Richard Wagamese

Des Kennedy

The untimely death of Ojibwa author Richard Wagamese brought particular sadness to those of us close to the Denman Island Readers & Writers Festival.  Richard was a featured author at our 2014 festival, mesmerizing large audiences with his skillful fiction as well as his candid honesty about his own sometimes painful personal journey.  Those in attendance will remember his speaking of stories as gifts given to the writer to pass on to others.

He was as well a superb mentor; we talked with him at the time about the desirability of his returning to conduct the Writing Week for us and were looking forward to that arrangement in the future.

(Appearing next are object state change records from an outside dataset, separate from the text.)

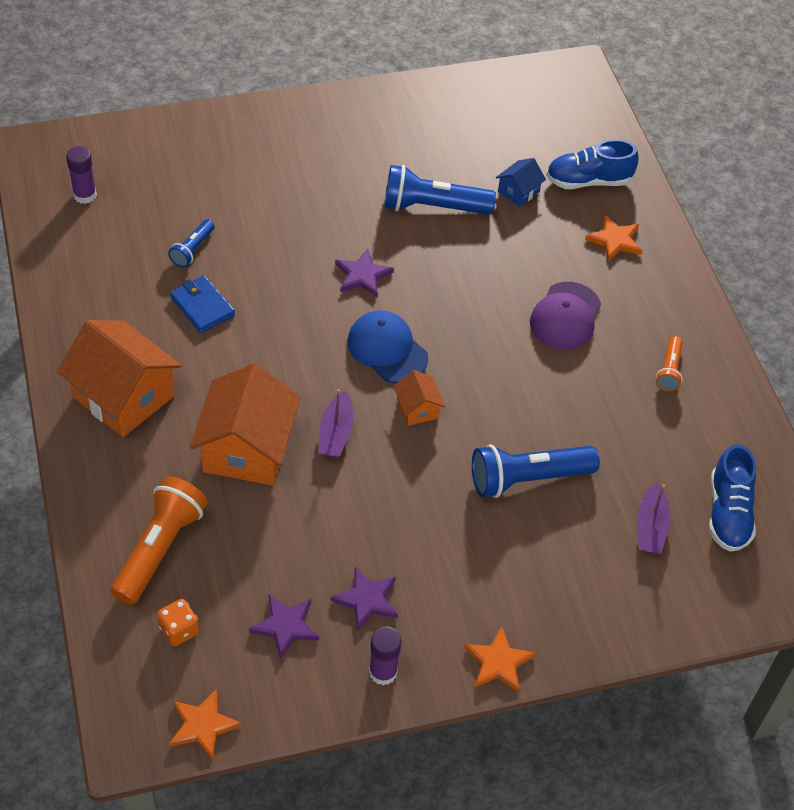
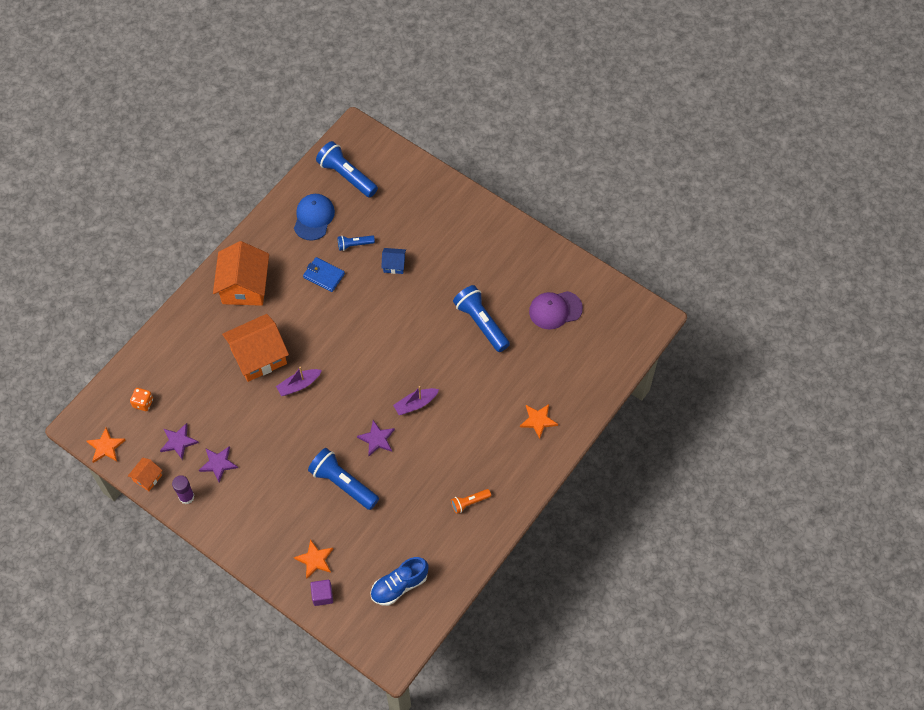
camera: 55 degrees right, 10 degrees up
(85, 195) = (346, 176): purple glue stick -> blue flashlight
(159, 548) = (177, 364): orange flashlight -> none
(202, 306) = (324, 275): blue wallet -> blue wallet turned 75 degrees counterclockwise
(362, 275) = (405, 326): purple star -> purple star (377, 439)
(387, 349) = (368, 370): blue cap -> blue cap (313, 218)
(417, 409) = (343, 408): orange house -> orange house (147, 478)
(498, 662) = (229, 539): orange star -> orange star (315, 559)
(518, 192) = (530, 353): blue house -> blue house (394, 265)
(565, 316) = (462, 432): purple cap -> purple cap (555, 310)
(588, 181) = (570, 380): blue shoe -> none
(650, 527) = (360, 556): purple boat -> purple boat (415, 404)
(675, 606) = (322, 595): none -> purple cube

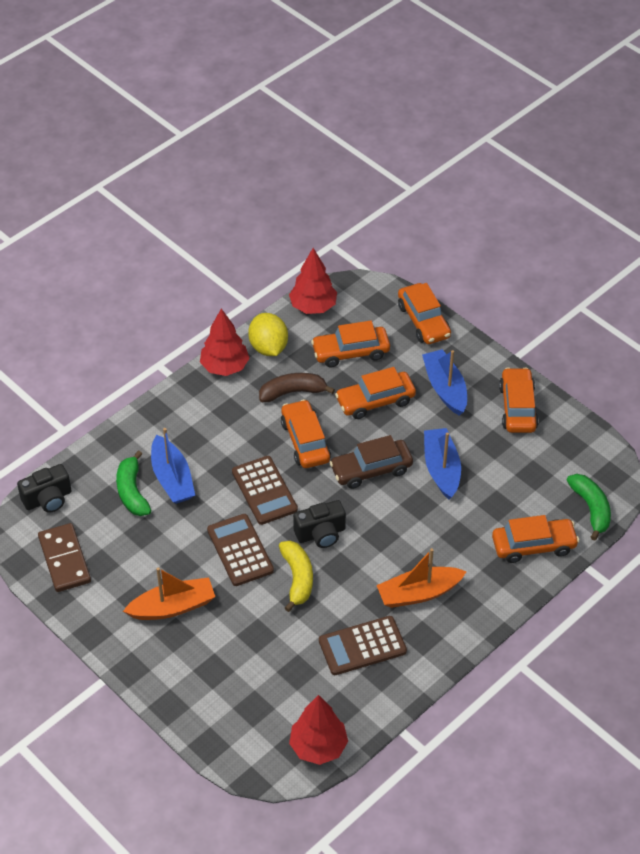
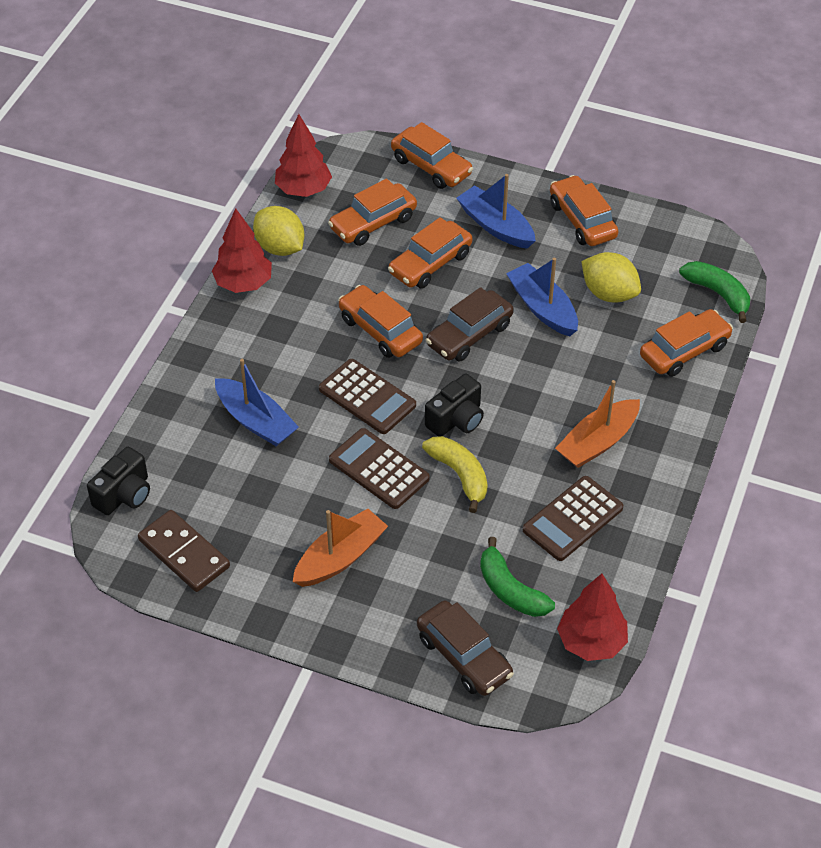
camera: 25 degrees left, 0 degrees up
(132, 492) = (218, 451): green banana -> green banana (510, 590)
(218, 718) = (463, 656): none -> brown car
(292, 392) = (335, 285): brown banana -> none
(502, 476) = (609, 293): none -> yellow lemon

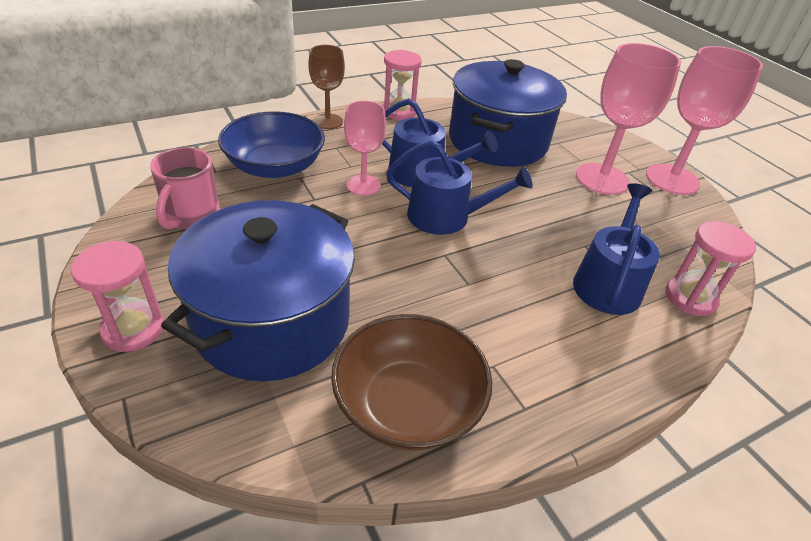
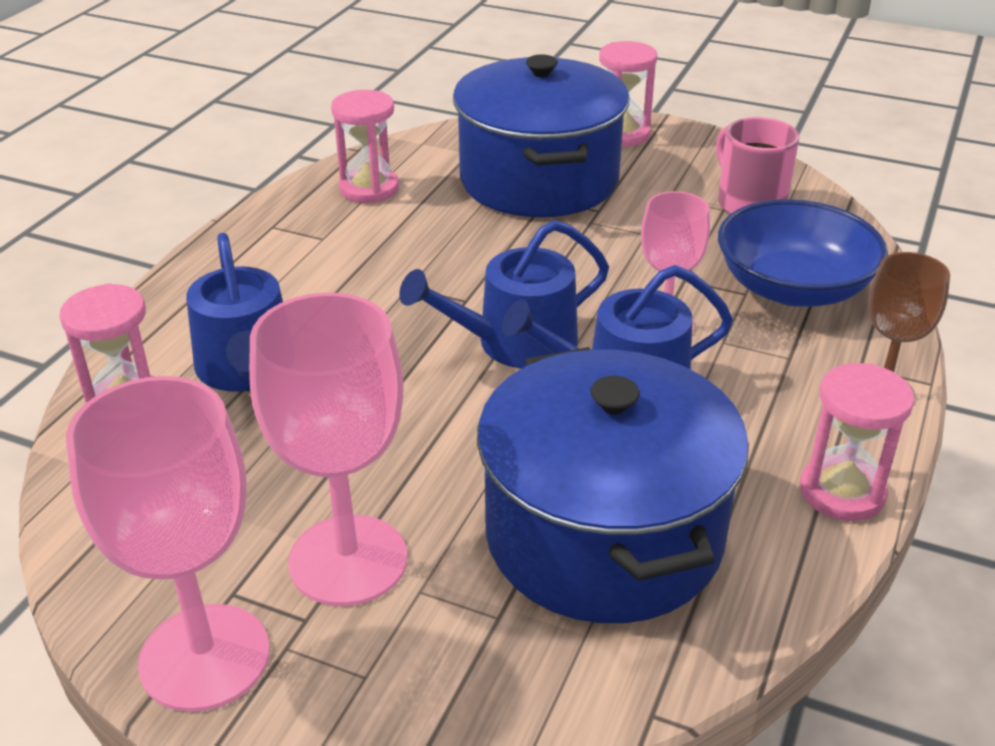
camera: 145 degrees right, 5 degrees down
(408, 404) = (369, 188): brown bowl -> pink hourglass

While so clearly articulating through fiction the many injustices and difficulties faced by First Nations peoples as a result of colonization, Richard also had a sparkling sense of mischievous humour.  The last time I encountered him, at another literary festival, he was sporting an extravagantly split lip, the result, he said, of some frantic action along the boards during a recent hockey game.  He loved his hockey, of course, and proudly told the audience that he considered himself “the best 60-year-old Indian hockey player in Canada.”  Who could dispute it?  As I bid him farewell at the festival’s end, I suggested he might consider retaining the split lip for its theatrical effect.  His face lit up with a mile-wide grim.  “Yeah,” he said, laughing, “it could help with my authenticity!”

His authenticity needed no props.  He was the real thing.  So is his writing.  He’ll be greatly missed by all who loved the truth and humour of this gifted story teller.